Since I’ve been trying to do my walks at Boomer Lake a little earlier in the day–because let’s face it, summer temperatures in Oklahoma are not fun–especially mid-morning onwards. So, I’ve been trying to get up to Boomer Lake to walk, hopefully no later than say quarter after eight.

Turtles lined up in a row.

So, since I’m there fairly early it has been hit and miss with getting pictures of the turtles. Sometimes they’re out, and sometimes they’re not. This particular morning I managed to catch sight of almost half a dozen of them sharing a log on the other side of the small cove. The only reason why I managed to spot them–the sun was already warming up that part of the lake.

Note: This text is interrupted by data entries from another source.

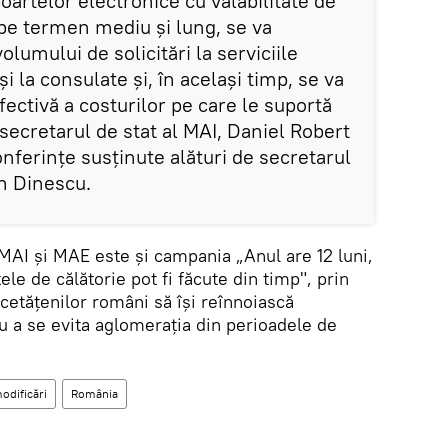
artelor electronice cu valabilitate de
 pe termen mediu şi lung, se va
olumului de solicitări la serviciile
i la consulate şi, în acelaşi timp, se va
fectivă a costurilor pe care le suportă
 secretarul de stat al MAI, Daniel Robert
onferințe susținute alături de secretarul
n Dinescu.
 MAI și MAE este şi campania „Anul are 12 luni,
e de călătorie pot fi făcute din timp", prin
cetăţenilor români să îşi reînnoiască
u a se evita aglomeraţia din perioadele de
odificări
România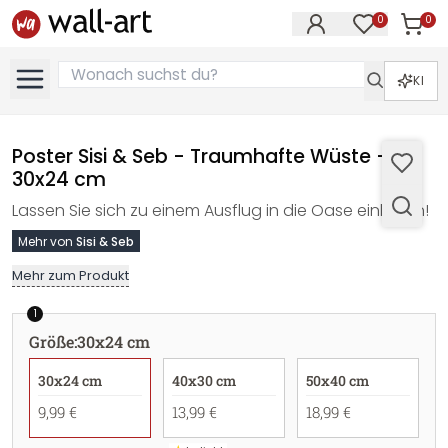
0
0
Artike
Artikel im M
KI
Poster Sisi & Seb - Traumhafte Wüste -
30x24 cm
Lassen Sie sich zu einem Ausflug in die Oase einladen!
Mehr von
Sisi & Seb
Mehr zum Produkt
1
Größe
:
30x24 cm
30x24 cm
40x30 cm
50x40 cm
9,99 €
13,99 €
18,99 €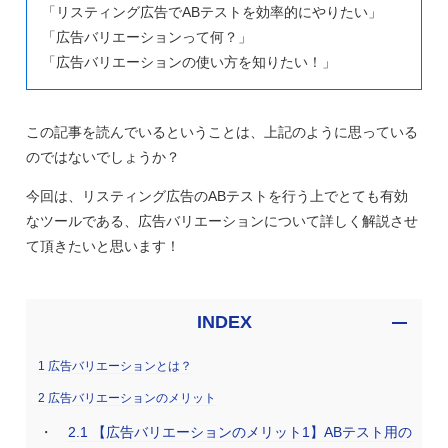
「リスティング広告でABテストを効率的にやりたい」
「広告バリエーションって何？」
「広告バリエーションの使い方を知りたい！」
この記事を読んでいるということは、上記のように思っている
のではないでしょうか？
今回は、リスティング広告のABテストを行う上でとても有効
なツールである、広告バリエーションについて詳しく解説させ
て頂きたいと思います！
INDEX
1
広告バリエーションとは？
2
広告バリエーションのメリット
2.1
【広告バリエーションのメリット1】ABテスト用の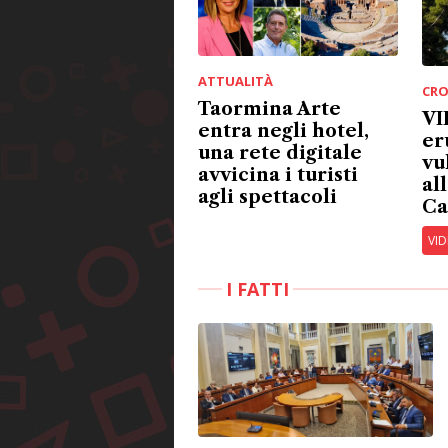
Taormina Arte
VI
entra negli hotel,
er
una rete digitale
vu
avvicina i turisti
al
agli spettacoli
Ca
VI
I FATTI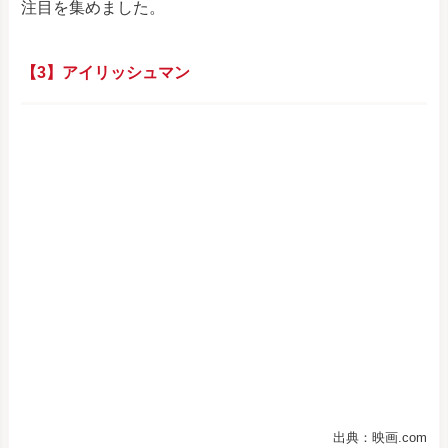
注目を集めました。
【3】アイリッシュマン
出典：映画.com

Red-eared sliders, are unable to regulate their own body temperatures–so they need to sit in the sun for a time to warm up. If they get to warm–they slide back into the water to cool off, then back into the sun to warm up again.

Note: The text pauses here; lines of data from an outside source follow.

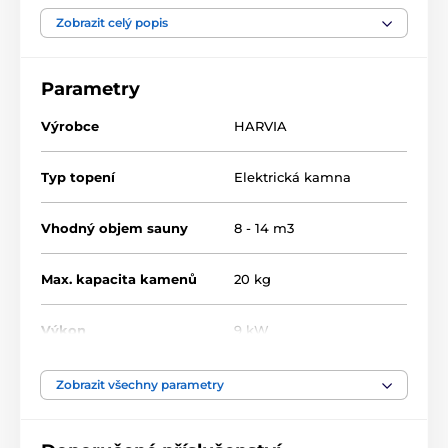
vejde maximálně 20kg saunových kamenů, které
nejsou součástí ceny. Snadná instalace.
Zobrazit celý popis
Rozměry (ŠxHxVmm):
410x290x650
Parametry
Výrobce
HARVIA
Typ topení
Elektrická kamna
Vhodný objem sauny
8 - 14 m3
Max. kapacita kamenů
20 kg
Výkon
9 kW
Napájení
400 V
Zobrazit všechny parametry
Ovládací jednotka
Není součástí kamen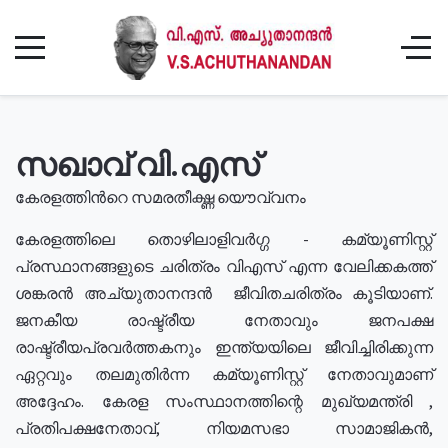
സഖാവ് വി.എസ്
കേരളത്തിൻറെ സമരതീക്ഷ്ണ യൌവ്വനം
കേരളത്തിലെ തൊഴിലാളിവർഗ്ഗ - കമ്യൂണിസ്റ്റ്
പ്രസ്ഥാനങ്ങളുടെ ചരിത്രം വിഎസ് എന്ന വേലിക്കകത്ത്
ശങ്കരൻ അച്യുതാനന്ദൻ ജീവിതചരിത്രം കൂടിയാണ്.
ജനകീയ രാഷ്ട്രീയ നേതാവും ജനപക്ഷ
രാഷ്ട്രീയപ്രവർത്തകനും ഇന്ത്യയിലെ ജീവിച്ചിരിക്കുന്ന
ഏറ്റവും തലമുതിർന്ന കമ്യൂണിസ്റ്റ് നേതാവുമാണ്
അദ്ദേഹം. കേരള സംസ്ഥാനത്തിന്റെ മുഖ്യമന്ത്രി ,
പ്രതിപക്ഷനേതാവ്, നിയമസഭാ സാമാജികൻ,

Depending on the size of the log or branch, there can be anywhere from one or two turtles upward of half a dozen or more.

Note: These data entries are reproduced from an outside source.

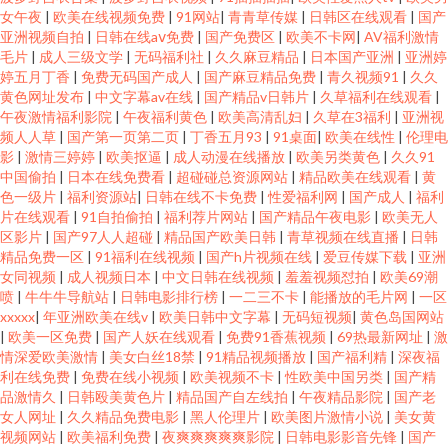
女午夜
|
欧美在线视频免费
|
91网站
|
青青草传媒
|
日韩区在线观看
|
国产
亚洲视频自拍
|
日韩在线aⅴ免费
|
国产免费区
|
欧美不卡网
|
AV福利激情
毛片
|
成人三级文学
|
无码福利社
|
久久麻豆精品
|
日本国产亚洲
|
亚洲婷
婷五月丁香
|
免费无码国产成人
|
国产麻豆精品免费
|
青久视频91
|
久久
黄色网址发布
|
中文字幕av在线
|
国产精品v日韩片
|
久草福利在线观看
|
午夜激情福利影院
|
午夜福利黄色
|
欧美高清乱妇
|
久草在3福利
|
亚洲视
频人人草
|
国产第一页第二页
|
丁香五月93
|
91桌面
|
欧美在线性
|
伦理电
影
|
激情三婷婷
|
欧美抠逼
|
成人动漫在线播放
|
欧美另类黄色
|
久久91
中国偷拍
|
日本在线免费看
|
超碰碰总资源网站
|
精品欧美在线观看
|
黄
色一级片
|
福利资源站
|
日韩在线不卡免费
|
性爱福利网
|
国产成人
|
福利
片在线观看
|
91自拍偷拍
|
福利荐片网站
|
国产精品午夜电影
|
欧美无人
区影片
|
国产97人人超碰
|
精品国产欧美日韩
|
青草视频在线直播
|
日韩
精品免费一区
|
91福利在线视频
|
国产h片视频在线
|
爱豆传媒下载
|
亚洲
女同视频
|
成人视频日本
|
中文日韩在线视频
|
羞羞视频怼拍
|
欧美69潮
喷
|
牛牛牛导航站
|
日韩电影排行榜
|
一二三不卡
|
能播放的毛片网
|
一区
xxxxx
|
年亚洲欧美在线v
|
欧美日韩中文字幕
|
无码短视频
|
黄色岛国网站
|
欧美一区免费
|
国产人妖在线观看
|
免费91香蕉视频
|
69热最新网址
|
激
情深爱欧美激情
|
美女白丝18禁
|
91精品视频播放
|
国产福利精
|
深夜福
利在线免费
|
免费在线小视频
|
欧美视频不卡
|
性欧美中国另类
|
国产精
品激情久
|
日韩殴美黄色片
|
精品国产自左线拍
|
午夜精品影院
|
国产老
女人网址
|
久久精品免费电影
|
黑人伦理片
|
欧美图片激情小说
|
美女黄
视频网站
|
欧美福利免费
|
夜爽爽爽爽爽影院
|
日韩电影影音先锋
|
国产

One interesting thing about sliders–come fall to winter, you usually stop seeing them out in the wild. This is because they’ve gone into a stage of brumination, which means they become seriously inactive. They slow down all their metabolic pathways, their breathing, and their heart rate to the bare minimum that they need to survive. They can stay like that at the bottom of ponds and shallow lakes, or in hollow logs, or under rocks. This makes sense, since they can’t regulate their own body temperatures and the surrounding environmental temperatures start dropping and instead of trying to migrate or store food in a den somewhere–they just slow everything down and basically chill until late spring.

I wonder how many of them chill on the bottom of Boomer Lake in the winter??